The US has to compete with China for investment opportunities, so the borrowing costs are lowered here. But there still isn’t as much growth opportunity as in other countries. So even though interest rates are low, productive investment is low.
But China will run into a big problem with years of low interest rates, and the US will too. Inefficiencies in investment accumulate from rates that are too low. and then you combine this with an investment culture which looks for the quick profit, and you see more speculative investment, or the so-called extractive investment. The key is make sure that investments are productive, not speculative. The key to this is to have higher interest rates. Then investment is pushed into areas that will actually create a larger return, not just playing with asset prices.
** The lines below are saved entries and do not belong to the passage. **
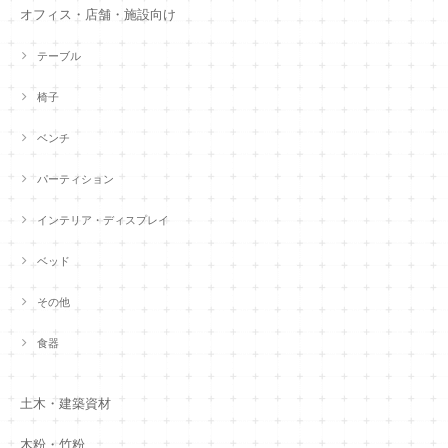
オフィス・店舗・施設向け
テーブル
椅子
ベンチ
パーティション
インテリア・ディスプレイ
ベッド
その他
食器
土木・建築資材
木粉・竹粉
China is running into this problem of inefficient investments over the years.
Are we sure there is a lot of bad investment going on? Aren’t firms hoarding cash, doing stock buybacks instead of investing.
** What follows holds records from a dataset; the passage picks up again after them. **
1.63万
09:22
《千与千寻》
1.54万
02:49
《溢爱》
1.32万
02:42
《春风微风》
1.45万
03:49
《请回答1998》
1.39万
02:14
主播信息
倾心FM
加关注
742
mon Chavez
Low rates make it so non-established firms can easily invest more and most productivity growth comes from new firms replacing old unproductive ones. Increased rates could cut off growth of new firms while not hampering old firms investment because they have lots of cash and don’t need low rates to invest.
” Inefficiencies in investment accumulate from rates that are too low. ”
Why do you think this? I know Austrians assert this, but the logic seems a bit fetched to me. The danger is not that we invest too much (what does that even mean) but that we run into supply constraints and end up with accelerating inflation. No sign of that.
In my view, productivity is constrained by effective demand. Thus the economy could not increase productivity at the moment. So there are dynamics that block new productive firms from replacing low productive firms. You might see new productive firms starting and doing well, but you will not see productivity in the aggregate increase because other firms will have to reduce their productivity as a consequence of being against the effective demand limit.
Thus there are pressures against the effective demand limit as new productive firms put pressure on lower productive firms. That pressure creates instabilities in the market. Eventually the lower productive firms progressively collapse. Then you get your recession…
Look at the work of Michael Pettis on China. He is definitely not an Austrian, but he shows that low rates in the financial repression of China has created massive inefficiencies in investment. Do you think that investment opportunities in China have not affected the efficiency of investments in the US? Investment opportunities in China have looked really good. So here in the US, firms must present a rosy picture of returns to compete with the financial repression opportunities in China.
quote from Michael Pettis…
“Third, when China desperately needed investment early in its growth period, this growth in economic activity represented real growth in wealth. But low interest rates, along with the moral hazard created by implicit guarantee of nearly all approved lending, led almost inevitably to a collapse in investment discipline. Financial repression has been the main explanation for the enormous misallocation of capital spending we have seen in China during the past decade.”